Planning commission advocates for recreational marijuana
Published 9:58 am Wednesday, March 13, 2019
NILES — During a committee of the whole meeting Monday night, the Niles Planning Commission recommended that the city opt into recreational marijuana.
Sanya Vitale, the community development director, presented the commission’s recommendation and proposed guidelines for a zoning ordinance.
Vitale said the planning commission sees recreational marijuana as an opportunity for economic growth and development in Niles.
“Over the last year, I have been getting between five and 20 calls a day from people who want to bring their marijuana company to the city of Niles,” Vitale said. “Really, there has not been an opportunity for the city of Niles to groom other types of industrial partners. The auto industry is not coming here beating down the doors. The tech industry is not coming knocking on the doors — the marijuana people are.”
Some of that interest was made apparent Monday night when seven marijuana business owners interested in setting up shop in Niles spoke during the public comments section of the city council meeting.

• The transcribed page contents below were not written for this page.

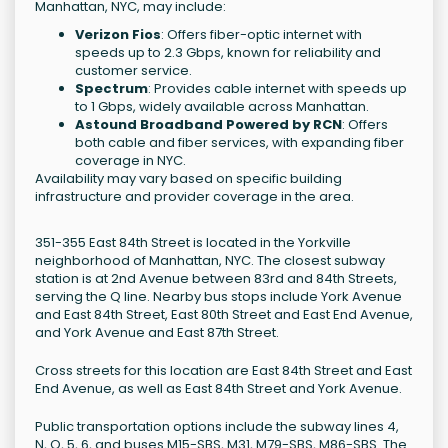
Manhattan, NYC, may include:
Verizon Fios
: Offers fiber-optic internet with
speeds up to 2.3 Gbps, known for reliability and
customer service.
Spectrum
: Provides cable internet with speeds up
to 1 Gbps, widely available across Manhattan.
Astound Broadband Powered by RCN
: Offers
both cable and fiber services, with expanding fiber
coverage in NYC.
Availability may vary based on specific building
infrastructure and provider coverage in the area.
351-355 East 84th Street is located in the Yorkville
neighborhood of Manhattan, NYC. The closest subway
station is at 2nd Avenue between 83rd and 84th Streets,
serving the Q line. Nearby bus stops include York Avenue
and East 84th Street, East 80th Street and East End Avenue,
and York Avenue and East 87th Street.
Cross streets for this location are East 84th Street and East
End Avenue, as well as East 84th Street and York Avenue.
Public transportation options include the subway lines 4,
N, Q, 5, 6, and buses M15-SBS, M31, M79-SBS, M86-SBS. The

Zoning recommendations for recreational marijuana would be similar to medical marijuana, with business largely being permitted in the Industrial Park area and commercial district along S. 11th St. Additionally, Vitale said the commission wished to recommend the following:
• The addition of a secure transport facility and laboratory on S. 11th Street
• The addition of four microbusinesses, which is a “mom-and-pop-style” business that sells marijuana-infused products
• The allowance of outdoor events in Riverfront Park, between Broadway and Bond streets, that include marijuana or marijuana paraphernalia
• Business signage that would include a green cross for medical marijuana and an asterisk for recreational marijuana
• The addition of two more buildings for marijuana operation of any type to the Industrial Park area
City council members shared some conflicting views on how they felt about the recommendations.
City council member Daniel VandenHeede said it seemed unreasonable to have an unlimited number of growers and processors permitted.
“I’m concerned,” he said. “I would like to see some kind of limit here because what our communities have experienced is that people will have speculation. They are going to buy buildings … and then a lot of them aren’t going to happen.”
Vitale noted that the amount of business is restricted, however, by the finite number of parcels available for prospective marijuana business owners.
City council member John DiCostanzo argued that allowing more business creates healthy competition.
“I don’t think we are going in the wrong direction,” he said. “Look at the enthusiasm we had from these business owners who came here wanting to invest their money. I don’t think there is anything wrong with a little real estate speculation in the city. We have had a lot of depressed real estate values in the city reducing our city revenues from taxation.”
Mayor Nick Shelton said he felt the planning commission had made a thorough review to create the recommendation.
“I think we are taking a very measured approach,” Shelton said. “I commend the planning commission, Sanya, for what you have done to recommend this and put this together for our council.”
During the next city council meeting on March 25, Vitale said she would be making a recommendation for the two additional provisioning centers.
City administrator Ric Huff said until the state releases laws for recreational marijuana, he does not expect city council members to vote on the issue.